I’ve little sympathy for Breslin, whose credibility I’ve never trusted, because he allegedly makes up quotes from people who don’t even exist. I’ve talked to too many people covering the same events Breslin covers who have given me chapter-and-verse on Breslin’s “air” quotes.
I’m not taking [sic] about columns of imaginary conversations between the writer and subject or contrived, made-up interviews, boring sophomoric journalistic excesses even some columnists in this town resort to from time to time.
I’m talking about making up a great quote and passing it off for real. Breslin even has owned up to this practice, using some strange logic that it captures the essence of the story even though no one actually said it.

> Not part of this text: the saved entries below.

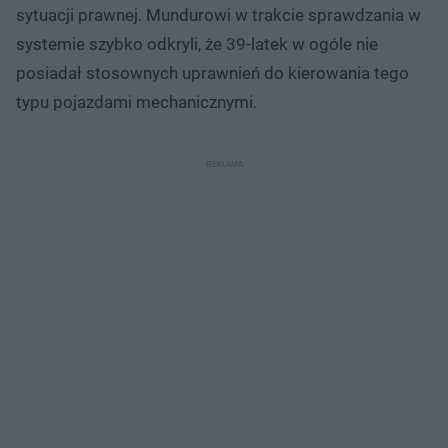
sytuacji prawnej. Mundurowi w trakcie sprawdzania w
systemie szybko odkryli, że 39-latek w ogóle nie
posiadał stosownych uprawnień do kierowania tego
typu pojazdami mechanicznymi.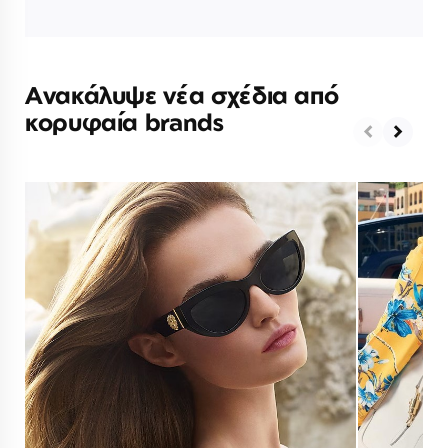
Ανακάλυψε νέα σχέδια από
κορυφαία brands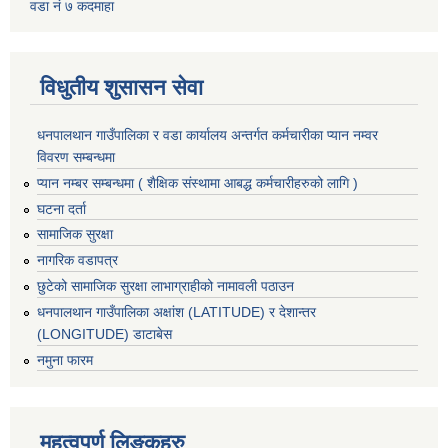
वडा नं ७ कदमाहा
विधुतीय शुसासन सेवा
धनपालथान गाउँपालिका र वडा कार्यालय अन्तर्गत कर्मचारीका प्यान नम्वर
विवरण सम्बन्धमा
प्यान नम्बर सम्बन्धमा ( शैक्षिक संस्थामा आबद्ध कर्मचारीहरुको लागि )
घटना दर्ता
सामाजिक सुरक्षा
नागरिक वडापत्र
छुटेको सामाजिक सुरक्षा लाभाग्राहीको नामावली पठाउन
धनपालथान गाउँपालिका अक्षांश (LATITUDE) र देशान्तर
(LONGITUDE) डाटाबेस
नमुना फारम
महत्वपुर्ण लिङ्कहरु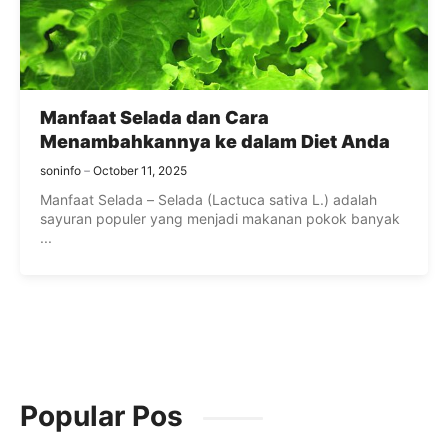
Manfaat Selada dan Cara
Menambahkannya ke dalam Diet Anda
soninfo
October 11, 2025
Manfaat Selada – Selada (Lactuca sativa L.) adalah
sayuran populer yang menjadi makanan pokok banyak
...
Popular Pos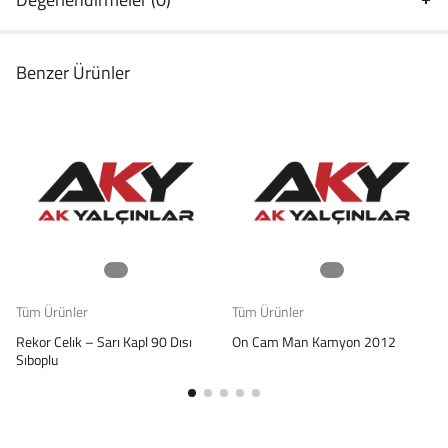
Benzer Ürünler
Tüm Ürünler
Tüm Ürünler
Rekor Celık – Sarı Kapl 90 Dısı
On Cam Man Kamyon 2012
Sıboplu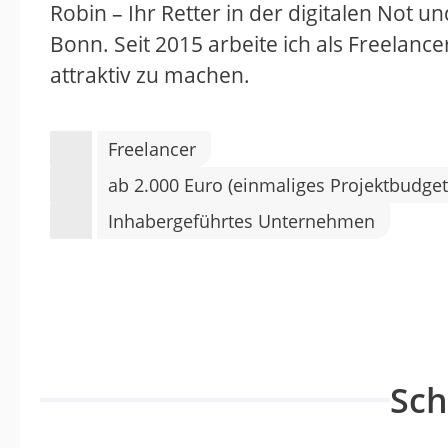
Robin – Ihr Retter in der digitalen Not
Bonn. Seit 2015 arbeite ich als Freelan
attraktiv zu machen.
Freelancer
ab 2.000 Euro (einmaliges Projektbudget
Inhabergeführtes Unternehmen
Sc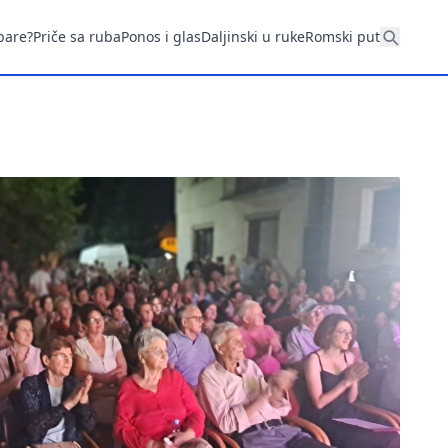
pare?
Priče sa ruba
Ponos i glas
Daljinski u ruke
Romski put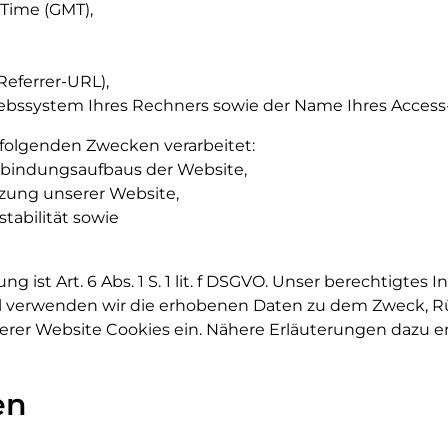
Time (GMT),
(Referrer-URL),
ebssystem Ihres Rechners sowie der Name Ihres Access-
folgenden Zwecken verarbeitet:
rbindungsaufbaus der Website,
zung unserer Website,
tabilität sowie
 ist Art. 6 Abs. 1 S. 1 lit. f DSGVO. Unser berechtigtes 
 verwenden wir die erhobenen Daten zu dem Zweck, Rüc
er Website Cookies ein. Nähere Erläuterungen dazu erha
en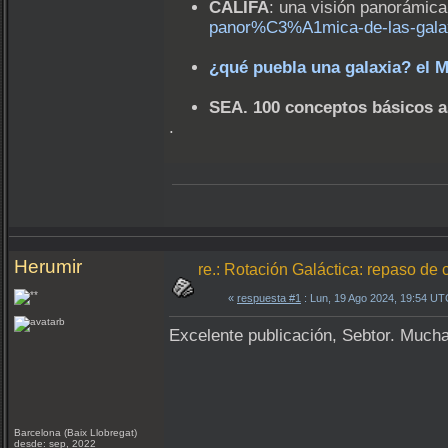
CALIFA
: una visión panorámica
panor%C3%A1mica-de-las-galaxi
¿qué puebla una galaxia? el M
SEA. 100 conceptos básicos a
.
Herumir
re.: Rotación Galáctica: repaso de
«
respuesta #1
: Lun, 19 Ago 2024, 19:54 UT
Excelente publicación, Sebtor. Mucha
Barcelona (Baix Llobregat)
desde: sep, 2022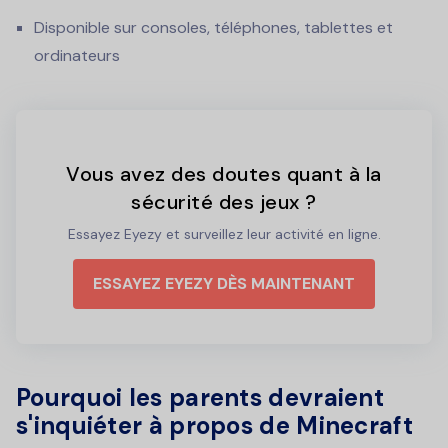
Disponible sur consoles, téléphones, tablettes et
ordinateurs
Vous avez des doutes quant à la
sécurité des jeux ?
Essayez Eyezy et surveillez leur activité en ligne.
ESSAYEZ EYEZY DÈS MAINTENANT
Pourquoi les parents devraient
s'inquiéter à propos de Minecraft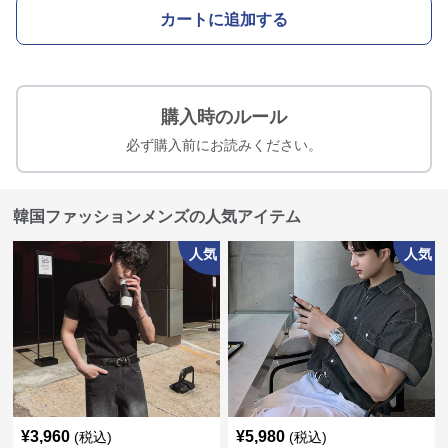
カートに追加する
購入時のルール
必ず購入前にお読みください。
韓国ファッションメンズの人気アイテム
人気
人気
¥
3,960
¥
5,980
(税込)
(税込)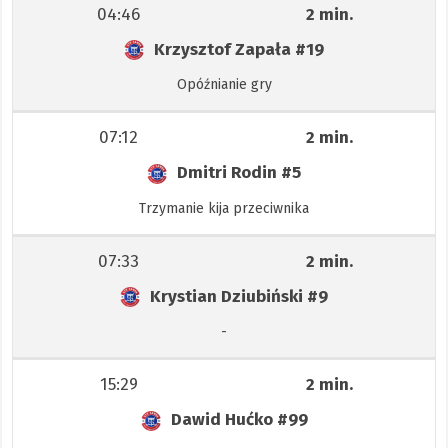
04:46
2 min.
Krzysztof Zapała
#19
Opóźnianie gry
07:12
2 min.
Dmitri Rodin
#5
Trzymanie kija przeciwnika
07:33
2 min.
Krystian Dziubiński
#9
-
15:29
2 min.
Dawid Hućko
#99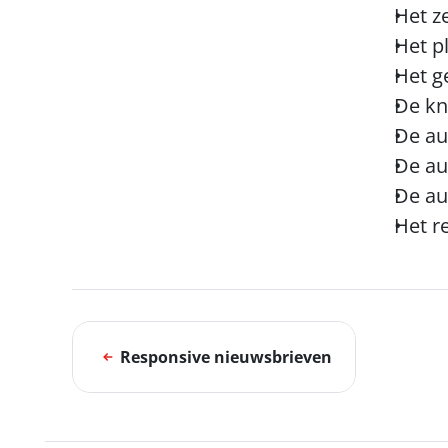
Het z
Het p
Het g
De kn
De au
De au
De au
Het re
Responsive nieuwsbrieven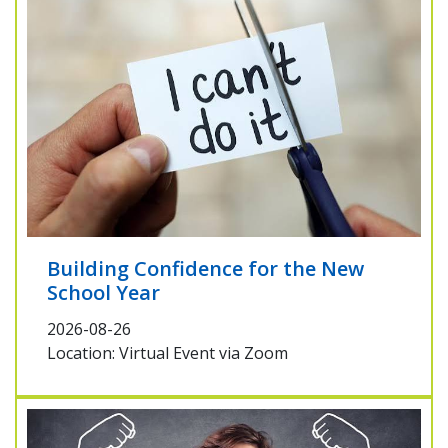
Building Confidence for the New
School Year
2026-08-26
Location: Virtual Event via Zoom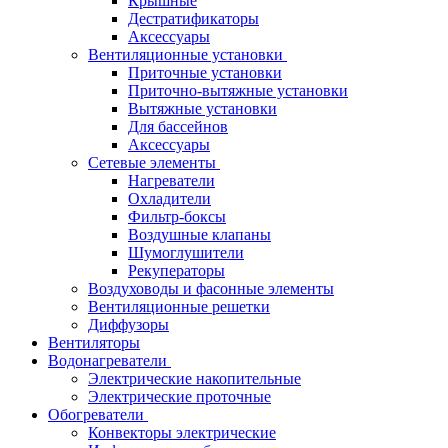
Крышные
Дестратификаторы
Аксессуары
Вентиляционные установки
Приточные установки
Приточно-вытяжные установки
Вытяжные установки
Для бассейнов
Аксессуары
Сетевые элементы
Нагреватели
Охладители
Фильтр-боксы
Воздушные клапаны
Шумоглушители
Рекуператоры
Воздуховоды и фасонные элементы
Вентиляционные решетки
Диффузоры
Вентиляторы
Водонагреватели
Электрические накопительные
Электрические проточные
Обогреватели
Конвекторы электрические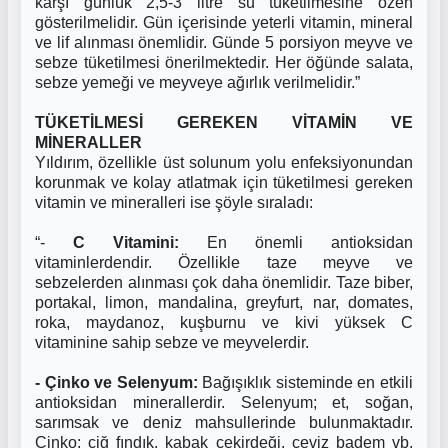
karşı günlük 2,5-3 litre su tüketilmesine özen
gösterilmelidir. Gün içerisinde yeterli vitamin, mineral
ve lif alınması önemlidir. Günde 5 porsiyon meyve ve
sebze tüketilmesi önerilmektedir. Her öğünde salata,
sebze yemeği ve meyveye ağırlık verilmelidir.”
TÜKETİLMESİ GEREKEN VİTAMİN VE
MİNERALLER
Yıldırım, özellikle üst solunum yolu enfeksiyonundan
korunmak ve kolay atlatmak için tüketilmesi gereken
vitamin ve mineralleri ise şöyle sıraladı:
“-
C Vitamini:
En önemli antioksidan
vitaminlerdendir. Özellikle taze meyve ve
sebzelerden alınması çok daha önemlidir. Taze biber,
portakal, limon, mandalina, greyfurt, nar, domates,
roka, maydanoz, kuşburnu ve kivi yüksek C
vitaminine sahip sebze ve meyvelerdir.
- Çinko ve Selenyum:
Bağışıklık sisteminde en etkili
antioksidan minerallerdir. Selenyum; et, soğan,
sarımsak ve deniz mahsullerinde bulunmaktadır.
Çinko; çiğ fındık, kabak çekirdeği, ceviz badem vb.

4-: From An Unmarried Spouse Speaks Out, by Kenneth Ellingwood, published in The Valley Advocate (Hatfield, Massachusetts, USA) of Monday 19th November 1990 [page 18, column 3]:

Language is the currency of thought, a mirror of our attitudes, and labels do matter. Without language on our side, we [i.e., the unmarried spouses] can’t even be seen.
[…]
We have tried to come up with words to define ourselves in alternative family arrangements. Some of us can use these without feeling self-conscious or gesturing with air quotes. Not me. I confess to briefly slipping out of a cocktail party last year in order to avoid groping for a title when the time came for public introductions.

5-: From a portrait of Tracy Wolff, wife of Nelson Wolff, who was then the Mayor of San Antonio—portrait by Paula Allen, published in the San Antonio Express-News (San Antonio, Texas, USA) of Sunday 18th August 1991 [Magazine: page 15, column 1]:

Before graduating, she married her first husband—Nelson Wolff is her third—and dropped out of school to help put him through college and graduate school. “I became a ‘working wife,’” she says wryly, her fingers putting air quotes around the phrase.